194 Neb. 783, 236 N.W. 2d 794, reversed.
BURGER, C.J., delivered the opinion of the Court, in which WHITE, BLACKMUN, POWELL, and REHNQUIST, JJ., joined. WHITE, J., post, p. 570, and POWELL, J., post, p. 571, filed concurring opinions. BRENNAN, J., filed an opinion concurring in the judgment, in which STEWART and MARSHALL, JJ., joined, post, p. 572. STEVENS, J., filed an opinion concurring in the judgment, post, p. 617.
COUNSEL: E. Barrett Prettyman, Jr., argued the cause for petitioners. With him on the briefs were James L. Koley and Stephen T. McGill.
Harold Mosher, Assistant Attorney General of Nebraska, argued the cause for respondent Stuart. With him on the brief was Paul L. Douglas, Attorney General. Milton R. Larson argued the cause for respondent State of Nebraska. With him on the brief was Erwin N. Griswold. Leonard P. Vyhnalek filed a brief for respondent Simants.

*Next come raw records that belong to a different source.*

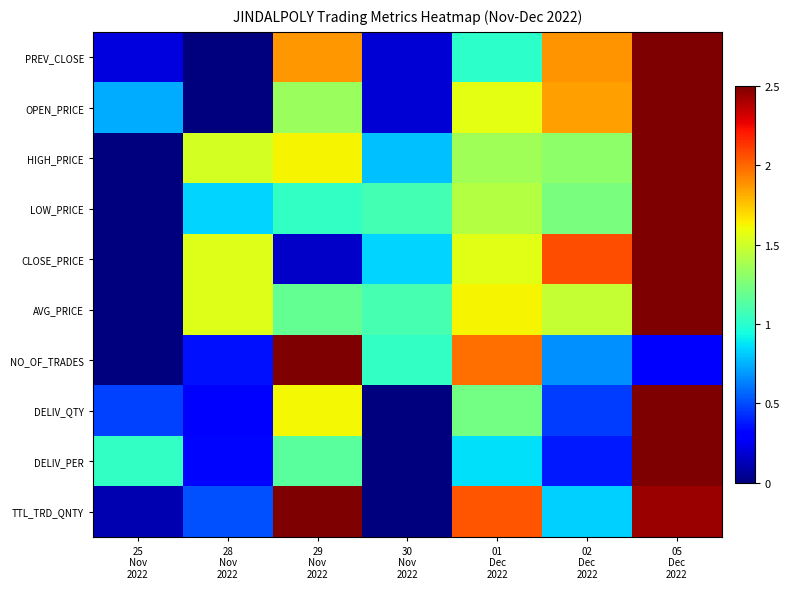

Rank the series at 30 Nov 2022 from lowest to highest value.

DELIV_QTY, DELIV_PER, TTL_TRD_QNTY, OPEN_PRICE, PREV_CLOSE, HIGH_PRICE, CLOSE_PRICE, NO_OF_TRADES, LOW_PRICE, AVG_PRICE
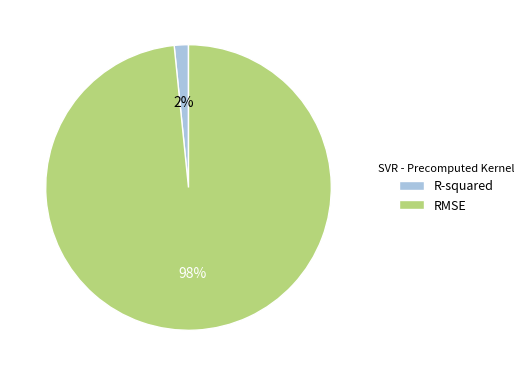

What is the smallest slice in the pie chart?

R-squared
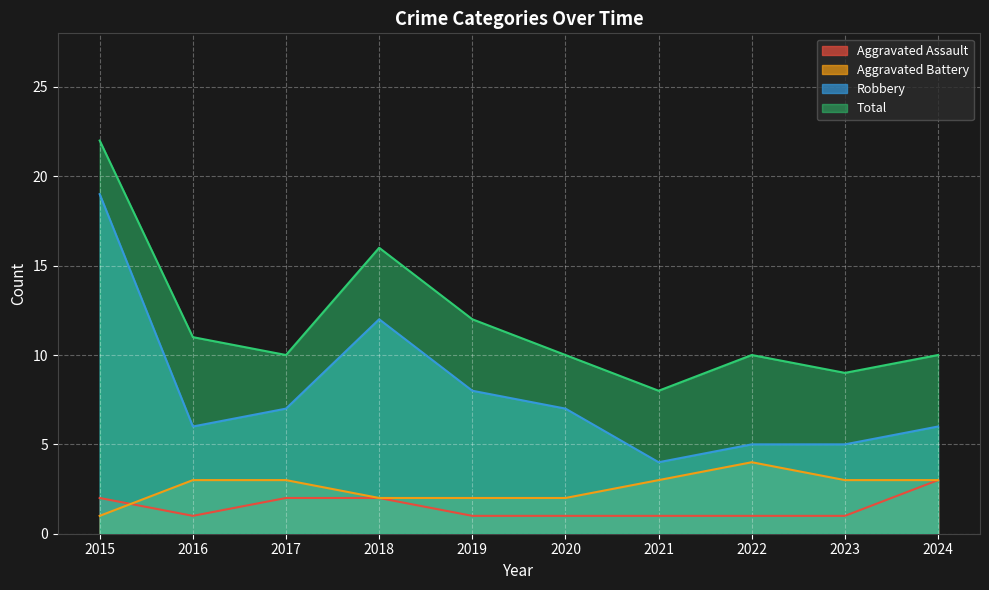

How many distinct data groups are displayed?

4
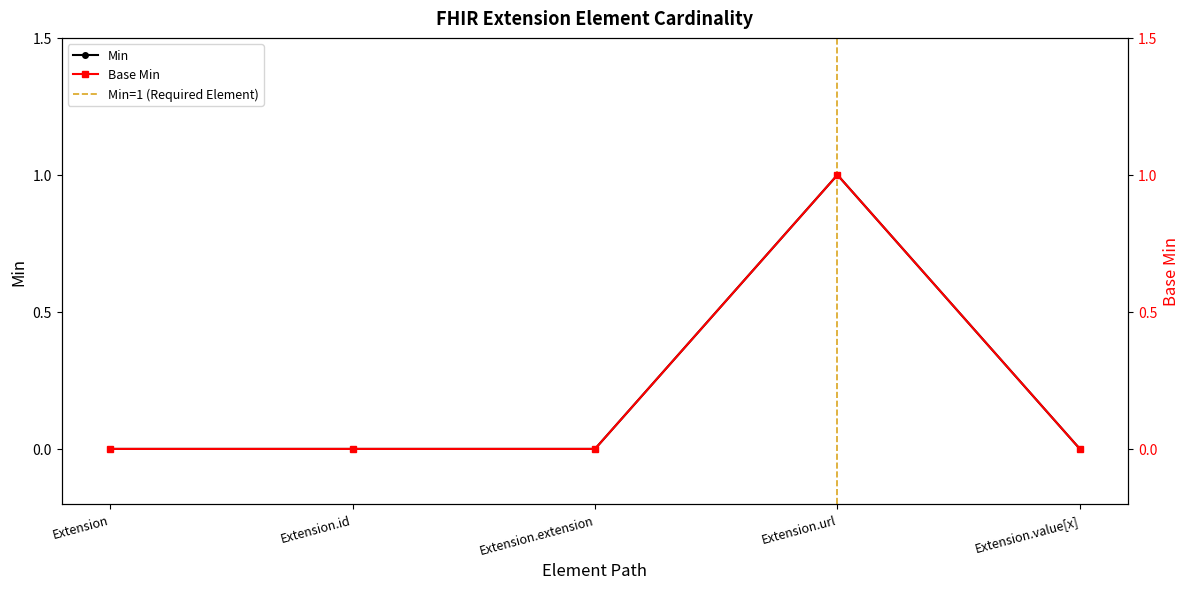

What position from the left is Extension.value[x]?

5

Floyd Abrams argued the cause for the National Broadcasting Co. et al. as amici curiae urging reversal. With him on the brief were Eugene R. Scheiman, Corydon B. Dunham, David H. Marion, Harold E. Kohn, Robert Sack, John B. Summers, William Barnabas McHenry, David Otis Fuller, Jr., Richard M. Schmidt, Jr., Ian Volner, and J. Laurent Scharff. *
* Briefs of amici curiae urging reversal were filed by Melvin L. Wulf, Joel M. Gora, Charles C. Marson, and Joseph Remcho for the American Civil Liberties Union et al.; by Arthur B. Hanson for the American Newspaper Publishers Assn.; by William I. Harkaway for the National Press Club; by Lawrence Speiser for the Reporters Committee for Freedom of the Press Legal Defense and Research Fund; by Don H. Reuben and Lawrence Gunnels for the Tribune Co.; and by Joseph A. Califano, Jr., John G. Kester, Richard M. Cooper, Alan R. Finberg, Robert C. Lobdell, David R. Hardy, Dan Paul, Edgar A. Zingman, and Donald B. Holbrook for the Washington Post Co. et al.